Entre le mois de décembre et de février, la demande en neige artificielle devrait être de 1,2 à 3,5 fois supérieure par rapport à la période de référence 1961-1990, impliquant une forte hausse de la demande en électricité et en ressource hydraulique, alerte Nature Climate Change
Les sports d’hiver : “un système en train de s’effondrer”
Le projet de redynamisation de l’économie de la montagne autour des sports d’hiver est “une déconnexion totale” nous expliquait Rosa, militante des Soulèvements de la Terre, pour La Relève et la Peste il y a quelques semaines.
“C’est pour une consommation de l’instant, dans quelques années ces projets ne tiendront plus […] C’est une course en avant vers un système qui est en train de s’effondrer.”
Les 15 derniers budgets des JO d’hiver ont été multipliés par trois, accentués par la construction d’infrastructures annexes aux sportifs. Les associations écologistes craignent un bétonnage des vallées autour des domaines skiables. Avec les JO “la spéculation immobilière s’intensifie”, des immeubles dortoirs sont construits “à tour de bras” s’insurgeait Rosa.
Surtout, la population locale n’a pas eu son mot à dire dans l’accueil des JO d’Hiver, ainsi que les accusent une pétition mise en ligne qui demande la tenue d’une consultation populaire par référendum, ainsi que l’organisation de débats publics contradictoires, concernant la candidature des Alpes aux J.O. d’hiver 2030.
« C’est une candidature faite dans l’urgence. Le coût des JO d’hiver s’élève à plusieurs milliards. En cas d’annulation, le CIO demande aux États organisateurs de verser une garantie et de prendre en charge l’ensemble des surcoûts. Les JO n’ont jamais été rentables. Beaucoup d’infrastructures sportives ne seront plus utilisées, à cause de leur spécificité et de l’évolution prévisible des conditions climatiques après 2030. Tout cet argent aura été investi pour 15 jours d’événements sportifs.
Nous nous opposons aussi à cette candidature pour les risques de clientélisme et de corruption qu’elle comporte.
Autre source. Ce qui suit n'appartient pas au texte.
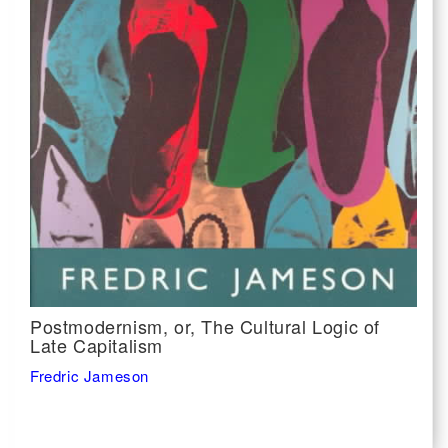
Postmodernism, or, The Cultural Logic of
Late Capitalism
Fredric Jameson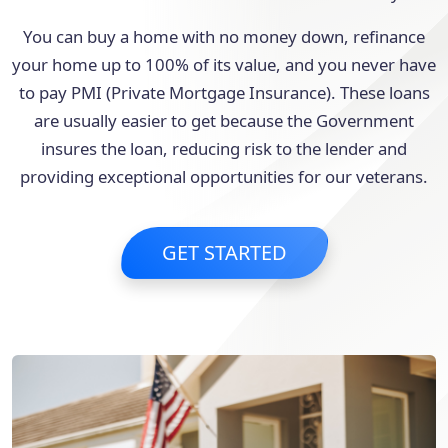
You can buy a home with no money down, refinance
your home up to 100% of its value, and you never have
to pay PMI (Private Mortgage Insurance). These loans
are usually easier to get because the Government
insures the loan, reducing risk to the lender and
providing exceptional opportunities for our veterans.
GET STARTED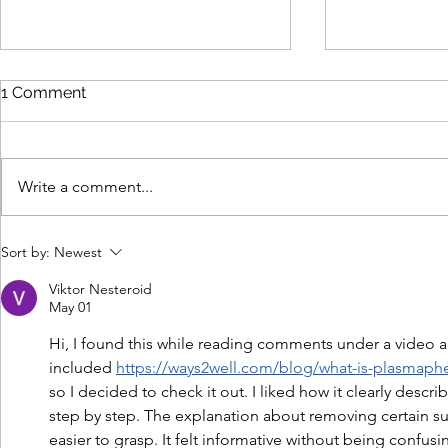
1 Comment
Write a comment...
Why Human Expertise Still
Cybersecur
Sort by:
Newest
Wins in an AI-Driven B2B
Marketing:
Marketing World
Customer D
Viktor Nesteroid
May 01
Hi, I found this while reading comments under a video 
included 
https://ways2well.com/blog/what-is-plasmaphe
so I decided to check it out. I liked how it clearly des
step by step. The explanation about removing certain 
easier to grasp. It felt informative without being confusi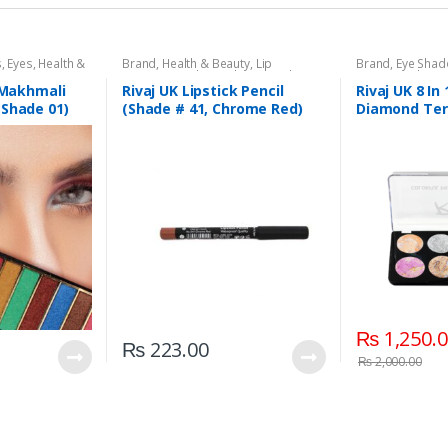
s
,
Eyes
,
Health &
Brand
,
Health & Beauty
,
Lip
Brand
,
Eye Sha
aj UK
Liners/Lipstick Pencil
,
Lips
,
Makeup
,
Beauty
,
Makeup
Rivaj UK
1 Makhmali
Rivaj UK Lipstick Pencil
Rivaj UK 8 In 
(Shade 01)
(Shade # 41, Chrome Red)
Diamond Ter
Kit (Group 02
₨
1,250.
₨
223.00
₨
2,000.00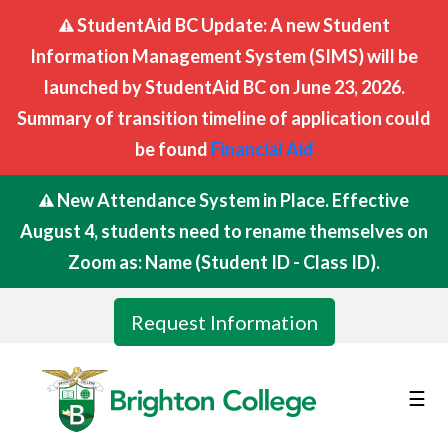
StudentAid BC Update: A new Student
Information Management System (SIMS) will be
launched by StudentAid BC on June 23, 2026.
Summary of transition timeline of application could
be found
Financial Aid
New Attendance System in Place. Effective
August 4, students need to rename themselves on
Zoom as: Name (Student ID - Class ID).
Request Information
☰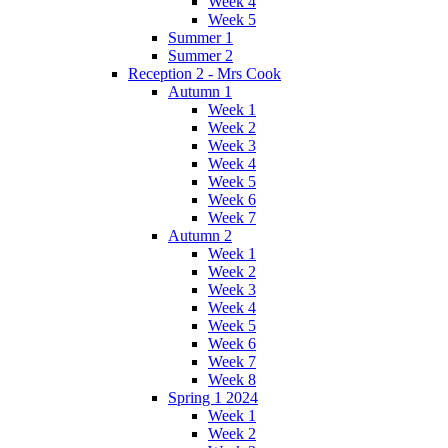
Week 4
Week 5
Summer 1
Summer 2
Reception 2 - Mrs Cook
Autumn 1
Week 1
Week 2
Week 3
Week 4
Week 5
Week 6
Week 7
Autumn 2
Week 1
Week 2
Week 3
Week 4
Week 5
Week 6
Week 7
Week 8
Spring 1 2024
Week 1
Week 2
L’appel d’offre pour l’élaboration du dossier de pré-candidature (350 000 euros) lancé au printemps 2022 par Renaud Muselier, président de la région PACA a déjà fait l’objet d’un dépôt de plainte pour favoritisme et trafic d’influences. Cette plainte, déposée en août 2023, sera instruite par le Parquet National Financier. » accusent-ils dans la pétition
Jusqu’à son dernier souffle, la montagne sera exploitée. L’or blanc, la neige, est une denrée dont la valeur ne cesse d’augmenter, phénomène de rareté oblige. C’est la course pour récupérer les dernières rentes avant l’effondrement des stations de ski. Laurent Wauquiez, Renaud Muselier et Martin Fourcade n’ont-ils pas 20 ans de retard?
Sources : Climate change exacerbates snow-water-energy challenges for European ski tourism, Nature Climate Change, 28/08/2023 / JO d’hiver 2030 : le collectif « No JO » dénonce l’absence de débats sur la candidature des Alpes françaises, bfmtv, 29/11/2023.